§ **Exercise requirements**
1/ According to the article on Daniel Xhafaj, how many goals did he score in the Albanian Superliga?
2/ Please carry on the article on Daniel Xhafaj, picking up right after its final sentence.

International career^{‡}
- 2007: Albania / 1 / (0)

= Daniel Xhafaj =

Albanian footballer (born 1977)

Daniel Xhafaj (born 1 May 1977) is an Albanian retired professional footballer. Mainly as a striker, he could also play as second striker.

He spent the majority of career playing in Albania where he enjoyed success with Dinamo Tirana, Teuta Durrës, Tirana, Besa Kavajë and Skënderbeu Korçë. Throughout his 20-year career, Xhafaj was known for his goalscoring ability and for being a deadly striker inside the zone. With 204 goals, he is the second top goalscorer in Albanian Superliga history.

An Albania international, Xhafaj has been capped only once with Albania in 2007.

==Club career==
===Early career===
A Flamurtari Vlorë product, Xhafaj made his professional debut in the 1995–96 season. He found more space to play in the next season, appearing in 11 league matches, but still went goalless. Xhafaj scored his first goal during the 1997–98 season. He went on to score two more times during that season, as Flamurtari avoided relegation for only three points. Xhafaj enjoyed his breakthrough season in 1998–98 where he netted 10 goals in 23 league appearances as Flamurtari once again barely avoided relegation.

Xhafaj scored 4 times in 13 league appearances during the first part of 1999–2000 season, before was sent on loan at fellow top flight side Bylis Ballsh to win more experience. He impressed during his short spell at Ballsh, scoring 8 times in 12 league appearances. Bylis finished the league in a respectable 5th place.

Xhafaj's performances earned him a transfer to capital club Dinamo Tirana. He scored 10 goals in 25 league appearances as Dinamo Tirana finished 3rd. He won his first major trophy in the 2001–02 season when Dinamo clinched the championship title for the 16th time. He also played in European competitions for the first time as Dinamo was eliminated by Dinamo București in the first qualifying round of 2001–02 UEFA Cup.

Xhafaj declined in the first half of 2002–03 season where he scored only twice in 13 league appearances. In January 2003, he returned to his first club Flamurtari Vlorë where he played until autumn of 2003. Xhafaj scored only 4 goals in 21 league appearances during his second spell with The Red and Blacks.

§ **Listed records**
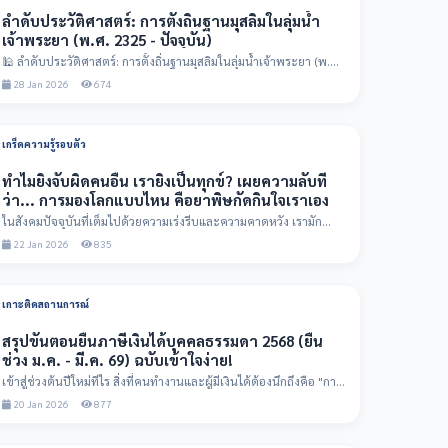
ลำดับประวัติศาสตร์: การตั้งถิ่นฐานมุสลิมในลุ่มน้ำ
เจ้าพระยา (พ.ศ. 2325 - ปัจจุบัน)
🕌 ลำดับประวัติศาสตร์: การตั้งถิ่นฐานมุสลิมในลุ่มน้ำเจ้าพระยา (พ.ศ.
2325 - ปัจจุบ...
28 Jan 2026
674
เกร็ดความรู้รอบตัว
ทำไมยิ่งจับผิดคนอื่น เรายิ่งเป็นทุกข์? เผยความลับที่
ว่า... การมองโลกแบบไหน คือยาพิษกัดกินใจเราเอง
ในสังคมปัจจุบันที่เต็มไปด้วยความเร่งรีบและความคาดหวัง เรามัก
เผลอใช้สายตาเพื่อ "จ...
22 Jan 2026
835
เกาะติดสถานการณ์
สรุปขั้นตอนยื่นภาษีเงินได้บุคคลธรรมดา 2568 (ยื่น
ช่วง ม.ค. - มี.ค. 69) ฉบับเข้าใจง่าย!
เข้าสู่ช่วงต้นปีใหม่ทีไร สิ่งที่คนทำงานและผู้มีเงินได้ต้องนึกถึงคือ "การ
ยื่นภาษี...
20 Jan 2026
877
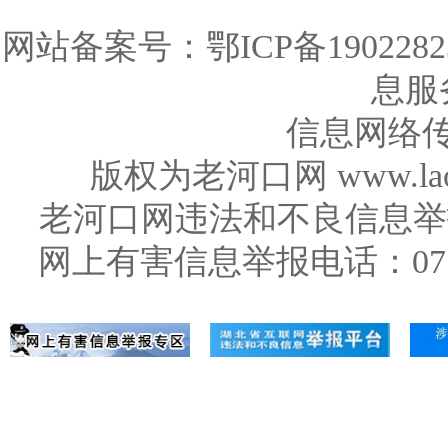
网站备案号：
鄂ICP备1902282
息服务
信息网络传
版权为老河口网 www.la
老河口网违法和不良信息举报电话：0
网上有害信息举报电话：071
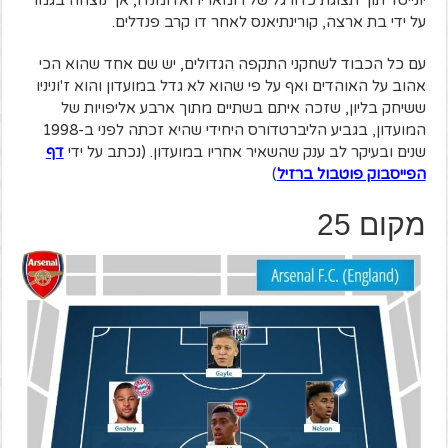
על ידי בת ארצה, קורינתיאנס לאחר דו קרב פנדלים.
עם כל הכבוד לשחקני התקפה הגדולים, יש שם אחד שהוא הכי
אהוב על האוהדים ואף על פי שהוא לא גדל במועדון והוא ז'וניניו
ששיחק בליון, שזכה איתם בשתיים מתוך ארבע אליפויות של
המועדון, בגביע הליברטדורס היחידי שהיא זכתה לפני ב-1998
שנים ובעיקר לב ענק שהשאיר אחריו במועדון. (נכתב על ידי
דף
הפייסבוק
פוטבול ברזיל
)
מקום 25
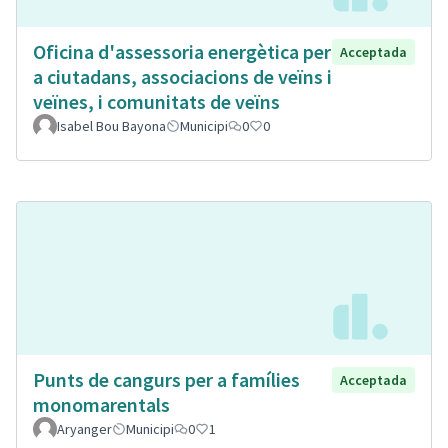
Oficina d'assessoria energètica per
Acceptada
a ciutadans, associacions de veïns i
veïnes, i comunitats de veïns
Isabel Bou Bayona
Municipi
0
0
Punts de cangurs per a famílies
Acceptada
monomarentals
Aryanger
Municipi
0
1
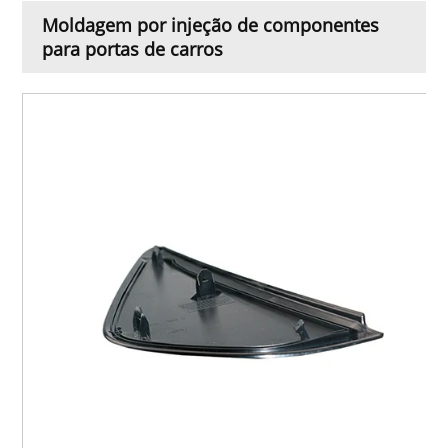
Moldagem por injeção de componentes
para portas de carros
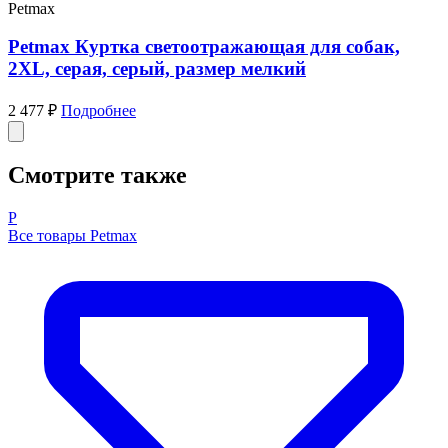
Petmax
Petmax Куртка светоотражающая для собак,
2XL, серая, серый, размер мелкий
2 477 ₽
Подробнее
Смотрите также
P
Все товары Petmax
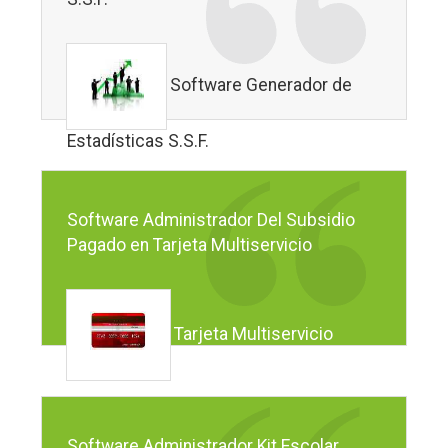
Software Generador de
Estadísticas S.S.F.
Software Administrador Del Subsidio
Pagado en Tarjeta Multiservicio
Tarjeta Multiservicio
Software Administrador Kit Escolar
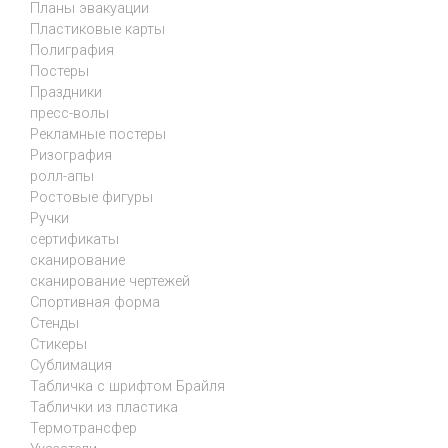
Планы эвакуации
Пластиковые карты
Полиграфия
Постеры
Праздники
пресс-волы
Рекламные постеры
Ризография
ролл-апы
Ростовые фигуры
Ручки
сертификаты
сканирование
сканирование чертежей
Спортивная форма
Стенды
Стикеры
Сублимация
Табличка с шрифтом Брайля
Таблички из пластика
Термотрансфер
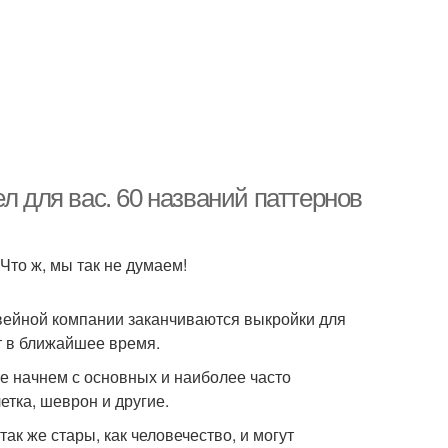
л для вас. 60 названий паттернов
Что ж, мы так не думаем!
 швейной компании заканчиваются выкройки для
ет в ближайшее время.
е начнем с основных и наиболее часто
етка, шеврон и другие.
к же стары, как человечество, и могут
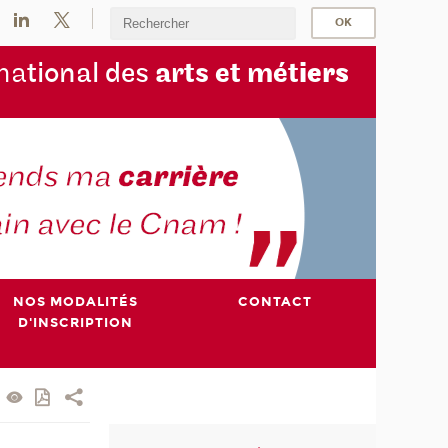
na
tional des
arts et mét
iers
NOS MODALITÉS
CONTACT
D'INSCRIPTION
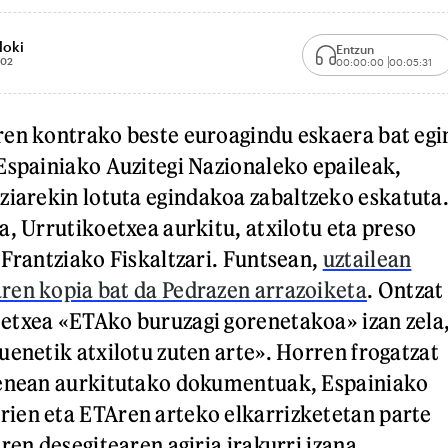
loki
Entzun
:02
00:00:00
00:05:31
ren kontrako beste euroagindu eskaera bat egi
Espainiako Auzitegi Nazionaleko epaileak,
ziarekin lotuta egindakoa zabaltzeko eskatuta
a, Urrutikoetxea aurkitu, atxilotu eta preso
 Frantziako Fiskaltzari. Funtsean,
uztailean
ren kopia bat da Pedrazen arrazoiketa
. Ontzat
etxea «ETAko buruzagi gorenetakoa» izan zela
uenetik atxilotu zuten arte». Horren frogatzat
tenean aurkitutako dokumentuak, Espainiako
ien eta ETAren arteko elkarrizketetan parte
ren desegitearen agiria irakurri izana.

§ **Results in order**
1/ 204 goals, the second-highest total in Albanian Superliga history.

2/
===Teuta Durrës===
Xhafaj joined Teuta Durrës in the autumn of 2003 where he went to play in the next four years. He scored his first league goal on 25 October 2003 in the matchday 9 versus Besa Kavajë. He then scored a hat-trick, his second in the Albanian Superliga, to give Teuta all three points against the same opponent. Xhafaj finished his first season at Durrës by scoring 21 goals in 24 league matches as Teuta finished 5th which qualified them to the 2004 UEFA Intertoto Cup first round.

He began the 2004–05 season on 20 June by playing in the round of UEFA Intertoto Cup against MFK Dubnica as Teuta earned a goalless draw. Xhafaj also played in the returned leg as Teuta was thrashed 4–0 at Mestský štadión which confirmed their elimination for the competition. Xhafaj started the domestic season on 21 August by appearing the opening championship day, a 6–1 loss to Vllaznia Shkodër. He opened his scoring account later on 25 September by netting the lone goal in the match versus Laçi. Xhafaj scored another winner three weeks later in the matchday 8 against Dinamo Tirana.

He scored his first hat-trick of the season on 23 April of the following year in the 5–0 win over underdogs of Laçi. He repeated the feat two weeks later in the 3–5 loss to Tirana. He finished 2004–05 by netting 21 goals in 34 league matches, missing the Golden Boot to Partizani Tirana's Dorian Bylykbashi. Teuta Durrës once again finished 5th in the championship. This meant the qualification to the UEFA Cup first qualifying round.

Teuta begun their UEFA cup campaign on 14 July 2005 where they faced Bosnia outfit Široki Brijeg in the first round. Xhafa scored his first European goal to lead the team into a 3–1 home win. Teuta blew up a two-goal lead in the returning leg and was eliminated 4–3 on aggregate. Xhafaj then spent the remaining 2005–06 season on loan at Swiss Super League side Neuchâtel Xamax where he netted 3 goals in 21 league matches. He also played two cup matches and returned to Teuta in the summer of 2006.

On 9 July 2006, Xhafaj was sent on loan to Elbasani for the club UEFA Champions League campaign. He made his first UEFA Champions League appearance two days later in the first leg of first qualifying round versus Ekranas as Elbasani won 1–0 at Ruzhdi Bizhuta Stadium. He also played in the returning leg as Elbasani lost 0–3 and was eliminated 1–3 on aggregate. Xhafaj returned to Teuta following Elbasani's elimination.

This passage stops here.